A simplified schematic highlighting the non-canonical roles of p27 in stem-cell biology and metastasis. Nuclear p27 regulates differentiation in various cell types. p27 levels are low in mouse and human embryonic stem cells (mESCs and hESCs) and it markedly increases as these cells are induced to differentiate. (a) p27 contributes to transcriptional repression of SOX2, a pluripotency gene, during differentiation of pluripotent cells and in differentiated cells by associating with the SOX2-SRR2 enhancer together with the repressive complex p130-E2F4-SIN3A. (b) In differentiating pluripotent cells p27 associates with Brachyury and Twist1 promoters to repress the transcription of these genes; the identity of the repressor complex that p27 associates with on these promoters remains to be defined. (c) Neurogenin2 (Ngn2) is a proneural basic helix-loop-helix transcription factor that plays a central role in the neuronal differentiation of cortical progenitors. p27 plays a key role in this process by stabilizing the neurogenin2 protein in a CDK-independent manner. (d) Cytoplasmic p27 contributes to tumorigenesis and metastasis by exerting influence on various processes such as expansion of the stem cell pool, cell migration and invasion, and epithelial-mesenchymal transition (see text for details).

Figure 4.

p27 in cell-cycle regulation. In addition to inhibition of cyclin-CDK activities, p27 also contributes to regulation of the cell-cycle by non-canonical means. (a) p27 is a RNA-binding protein. In contact-inhibited cells, cytoplasmic p27 directly binds and stabilizes miR-223. High levels of miR-223 then target E2F1 mRNA and thereby promote cell cycle arrest. (b) p27 also contributes to G0-G1 arrest by functioning as a transcriptional co-repressor in a CDK-independent fashion.

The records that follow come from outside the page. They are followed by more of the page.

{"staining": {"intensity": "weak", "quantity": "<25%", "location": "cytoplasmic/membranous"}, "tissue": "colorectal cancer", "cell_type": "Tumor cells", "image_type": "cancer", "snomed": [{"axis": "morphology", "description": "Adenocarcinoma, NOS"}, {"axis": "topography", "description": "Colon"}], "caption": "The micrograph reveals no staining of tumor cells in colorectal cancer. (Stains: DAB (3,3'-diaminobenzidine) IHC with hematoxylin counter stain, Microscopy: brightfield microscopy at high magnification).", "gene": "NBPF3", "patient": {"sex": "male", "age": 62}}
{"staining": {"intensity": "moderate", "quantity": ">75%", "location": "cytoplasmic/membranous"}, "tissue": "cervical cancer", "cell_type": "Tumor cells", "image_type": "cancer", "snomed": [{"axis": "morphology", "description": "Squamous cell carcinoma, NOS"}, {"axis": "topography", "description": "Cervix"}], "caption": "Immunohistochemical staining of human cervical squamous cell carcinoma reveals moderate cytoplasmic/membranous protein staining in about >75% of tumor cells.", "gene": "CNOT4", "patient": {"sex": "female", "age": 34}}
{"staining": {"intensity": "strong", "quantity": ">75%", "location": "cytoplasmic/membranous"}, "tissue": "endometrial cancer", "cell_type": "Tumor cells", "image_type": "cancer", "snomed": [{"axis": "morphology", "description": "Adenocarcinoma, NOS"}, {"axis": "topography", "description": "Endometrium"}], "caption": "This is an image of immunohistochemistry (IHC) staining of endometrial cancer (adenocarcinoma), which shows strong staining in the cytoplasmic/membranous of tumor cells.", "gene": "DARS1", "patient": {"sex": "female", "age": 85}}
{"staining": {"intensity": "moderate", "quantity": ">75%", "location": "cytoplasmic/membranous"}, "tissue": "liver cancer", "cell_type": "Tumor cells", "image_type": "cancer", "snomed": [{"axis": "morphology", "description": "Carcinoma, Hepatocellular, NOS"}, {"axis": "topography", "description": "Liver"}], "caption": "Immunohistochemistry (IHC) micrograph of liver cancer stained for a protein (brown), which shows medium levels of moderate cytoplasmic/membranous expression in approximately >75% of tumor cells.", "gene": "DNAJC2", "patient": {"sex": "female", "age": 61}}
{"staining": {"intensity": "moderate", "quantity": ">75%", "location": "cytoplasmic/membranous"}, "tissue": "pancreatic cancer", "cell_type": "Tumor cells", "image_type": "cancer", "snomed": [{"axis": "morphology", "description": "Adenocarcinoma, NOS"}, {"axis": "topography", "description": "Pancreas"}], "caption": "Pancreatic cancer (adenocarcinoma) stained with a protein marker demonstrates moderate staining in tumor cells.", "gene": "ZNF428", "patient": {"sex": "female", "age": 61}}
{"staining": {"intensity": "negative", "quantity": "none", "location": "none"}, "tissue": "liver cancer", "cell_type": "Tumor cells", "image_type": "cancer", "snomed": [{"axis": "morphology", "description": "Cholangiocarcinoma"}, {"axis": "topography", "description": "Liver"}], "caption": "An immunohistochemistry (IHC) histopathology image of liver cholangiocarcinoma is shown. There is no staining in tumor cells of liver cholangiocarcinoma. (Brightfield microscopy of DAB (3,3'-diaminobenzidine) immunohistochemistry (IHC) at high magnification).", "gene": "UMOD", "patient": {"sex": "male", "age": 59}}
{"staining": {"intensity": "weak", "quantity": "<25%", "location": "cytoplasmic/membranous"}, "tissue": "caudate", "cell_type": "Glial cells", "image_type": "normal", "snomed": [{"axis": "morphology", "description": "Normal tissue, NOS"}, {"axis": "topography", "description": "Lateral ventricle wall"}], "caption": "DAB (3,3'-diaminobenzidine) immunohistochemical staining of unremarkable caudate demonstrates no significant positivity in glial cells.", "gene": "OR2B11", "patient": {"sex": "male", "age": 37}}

On the promotors of specific target-genes it associates with p130/E2F4 complex and facilitates gene repression by recruiting co-repressors such as HDAC1 and mSIN3A. (c and d) p27 controls activation of MAPK pathway in a CDK-independent manner to regulate cell cycle entry. (c) In mitogen-stimulated quiescent cells, p27 is rapidly exported to the cytoplasm where it binds free GRB2 to limit GRB2-SOS complex formation and thus has the potential to attenuate MAPK activation. (d) In mitogen-stimulated cells, p27 sequesters stathmin to counteract its microtubule-destabilizing activity. The resulting enhanced microtubule-stability facilitates increased endocytic-trafficking of H-Ras and its ubiquitination, leading to attenuation of H-Ras –MAPK signaling and inhibition of cell cycle entry. (e) p27 interacts in a CDK-independent fashion with MCM7, a key component of the pre-replication complex that is assembled at the origins of replication. This interaction might prevent premature firing of the origins in late G1. (f) p27 sequesters cyclin F in a CDK-independent manner and antagonizes the cyclin F-mediated degradation of CP110 resulting in centrosome amplification and mitotic catastrophe. (g) Citron kinase (Citron-K) is essential for cytokinesis; p27 interferes with normal cytokinesis by interacting with citron-K and preventing its activation by RhoA.